Absolutely. Understanding of it. And I think that’s why I’m, I mean, to bring it all back. I mean, that’s why I think the frequently bought together or how it recommendation engine, however we want to go backwards, even is, is, you know, got has to improve and it has to have some AI in it, I think and that’s where, you know, to be any to be effective. Really, right.

Jon Carmine 34:28

Oh, totally. Yeah. I mean, and then.

David Waterman 34:32

I just think that’s just like the baseline. Now it’s, yeah, that’s what it is. That’s 2022 right now, you know, you can the review stuff, I think they could use the AI in to helping, you know, go through the review.

What are the problems with reviews, right is and I hear this all the time is I don’t have time to go and approve them all. I don’t have time to review them all.

You know, it’s a time consuming so they outsource that but like if you If the outsource company had some, some really good machine learning in there, then they could really, maybe do a lot better with the reviews, right?

Jon Carmine 35:08

Yeah, there’s some of them that are popping up now especially for like explicit content to try to like filter them out ahead of time.

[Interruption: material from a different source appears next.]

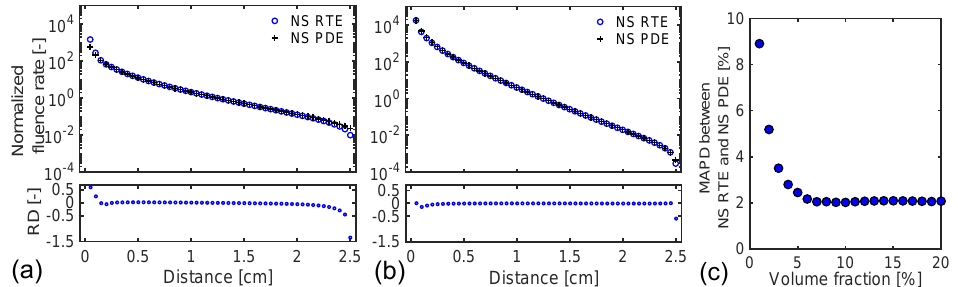
Figure 8. ( a , b ) Fluence rates calculated from the RTE and PDE at different positions. The RDs in the numerical results between the RTE and PDE are plotted in each figure’s bottom. ( c ) MAPD, D Φ ( N , R ; N , P ) , between the RTE and PDE at different volume fractions. The other details are the same as Figure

But being able to do something valuable with those reviews, and act on them to is even more important, you know, maybe you’re able to get that review, help that customer automatically, and then have them automatically send them another one to rewrite a review. And you can sort of fix that problem. There’s some of that stuff now. But it’s not always done in the smartest of ways.

David Waterman 35:41

We could do a whole episode on reviews and how to, you know, totally, yeah, you’re managing your neg negative reviews is one thing I consult on all the time. It’s not always the positive people will talk about the positive, but it’s really managing the negative. I mean, to be honest,

Jon Carmine 35:53

I think so, on closing this one out, I think something I want to I want to point out is that these the recommendation engines and starting to develop these recommendation libraries, and this data on your product base, it doesn’t always have to just be used for product recommendations. T

here’s a whole world and of things that you can do with that information once you have it. And kind of getting it and having it like frequently bought together, this is a really good place to start and kind of get in on that early so that you’re able to reap the rewards of that down the road.

David Waterman 36:35

I know I hear you it’s like preaching to the choir. It’s sort of like we were saying with if you want to start sending SMS messages, right, you need to start asking for phone numbers. You know what I mean? Start asking now. Yeah, now’s the time to get into some some machine learning and AI and start that process because there’s probably lots of areas you can use it.